**EXTRAIT CHOISI**:
Intouchable, d’abord parce que les tentatives de restreindre une portée très imprécise dans le texte semblent de plus en plus vouées à l’échec ; intouchable ensuite parce que les juridictions ne semblent accepter aucun aménagement des principes qu’il pose.

Trois arrêts rendus le 4 décembre 2012 scellent, pour qui en doutait encore, le caractère sacré que réservent les juridictions à l’article 1843-4 du Code civil. Selon ce texte, dans tous les cas où sont prévus la cession des titres d’un associé, ou le rachat de ceux-ci par la société, leur valeur est déterminée, en cas de contestation, par un expert. Les arrêts du 4 décembre délivrent deux messages structurants. En premier lieu, et le rappel est fort, il n’est pas possible d’écarter ou de moduler l’application de ce texte : il est à prendre et non à laisser ! Ensuite, et le rappel est tout aussi puissant, la parole de l’expert tient rang jusqu’à l’erreur grossière.

**EXERCICE 1**:
Recopiez le passage de l'extrait sur l'article 1843-4 du Code civil qui va de « Trois arrêts rendus » jusqu'à « jusqu’à l’erreur grossière. » inclus.
**EXERCICE 2**:
Dans les entrées enregistrées, prenez les lignes qui vont de celle contenant « right shoulder: (320, 498, -15) » jusqu'à celle contenant « right ankle: (357, 705, 19) », toutes deux comprises. Présentez-les sous forme de liste JSON de chaînes, une chaîne par ligne, en omettant les lignes vides.

Entrées enregistrées
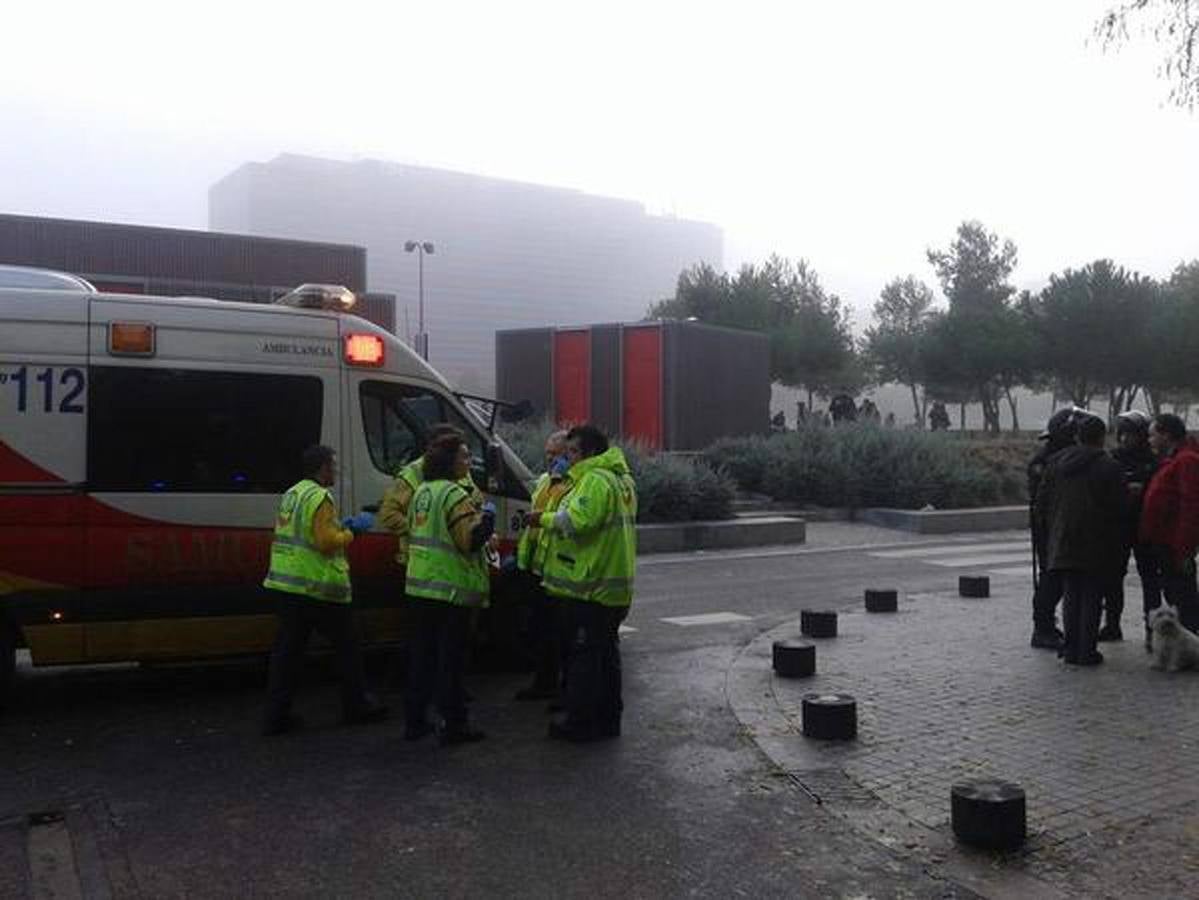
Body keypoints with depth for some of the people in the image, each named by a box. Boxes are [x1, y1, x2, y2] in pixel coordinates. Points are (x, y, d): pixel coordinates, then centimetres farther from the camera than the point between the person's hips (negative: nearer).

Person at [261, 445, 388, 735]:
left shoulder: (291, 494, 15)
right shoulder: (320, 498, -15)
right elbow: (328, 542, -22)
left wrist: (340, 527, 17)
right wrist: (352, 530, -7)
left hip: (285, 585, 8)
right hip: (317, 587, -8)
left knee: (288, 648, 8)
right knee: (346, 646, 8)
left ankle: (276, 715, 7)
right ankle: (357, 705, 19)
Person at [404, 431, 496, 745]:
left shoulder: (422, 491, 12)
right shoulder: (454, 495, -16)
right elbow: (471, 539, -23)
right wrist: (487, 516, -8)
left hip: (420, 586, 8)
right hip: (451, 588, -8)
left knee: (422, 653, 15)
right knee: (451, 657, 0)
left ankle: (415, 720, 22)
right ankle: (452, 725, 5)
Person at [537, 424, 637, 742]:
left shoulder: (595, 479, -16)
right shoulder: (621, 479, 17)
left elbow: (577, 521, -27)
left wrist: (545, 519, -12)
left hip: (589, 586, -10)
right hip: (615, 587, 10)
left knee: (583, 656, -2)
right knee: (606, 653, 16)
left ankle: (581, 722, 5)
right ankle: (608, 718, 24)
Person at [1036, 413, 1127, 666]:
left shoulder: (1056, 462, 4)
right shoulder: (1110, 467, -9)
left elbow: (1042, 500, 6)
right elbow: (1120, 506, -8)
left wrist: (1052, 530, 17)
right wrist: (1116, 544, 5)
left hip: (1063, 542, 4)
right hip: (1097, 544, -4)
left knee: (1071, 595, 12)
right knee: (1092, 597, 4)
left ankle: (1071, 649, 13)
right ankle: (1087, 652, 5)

**CORRIGÉ 1**:
Trois arrêts rendus le 4 décembre 2012 scellent, pour qui en doutait encore, le caractère sacré que réservent les juridictions à l’article 1843-4 du Code civil. Selon ce texte, dans tous les cas où sont prévus la cession des titres d’un associé, ou le rachat de ceux-ci par la société, leur valeur est déterminée, en cas de contestation, par un expert. Les arrêts du 4 décembre délivrent deux messages structurants. En premier lieu, et le rappel est fort, il n’est pas possible d’écarter ou de moduler l’application de ce texte : il est à prendre et non à laisser ! Ensuite, et le rappel est tout aussi puissant, la parole de l’expert tient rang jusqu’à l’erreur grossière.

**CORRIGÉ 2**:
[
  "right shoulder: (320, 498, -15)",
  "right elbow: (328, 542, -22)",
  "left wrist: (340, 527, 17)",
  "right wrist: (352, 530, -7)",
  "left hip: (285, 585, 8)",
  "right hip: (317, 587, -8)",
  "left knee: (288, 648, 8)",
  "right knee: (346, 646, 8)",
  "left ankle: (276, 715, 7)",
  "right ankle: (357, 705, 19)"
]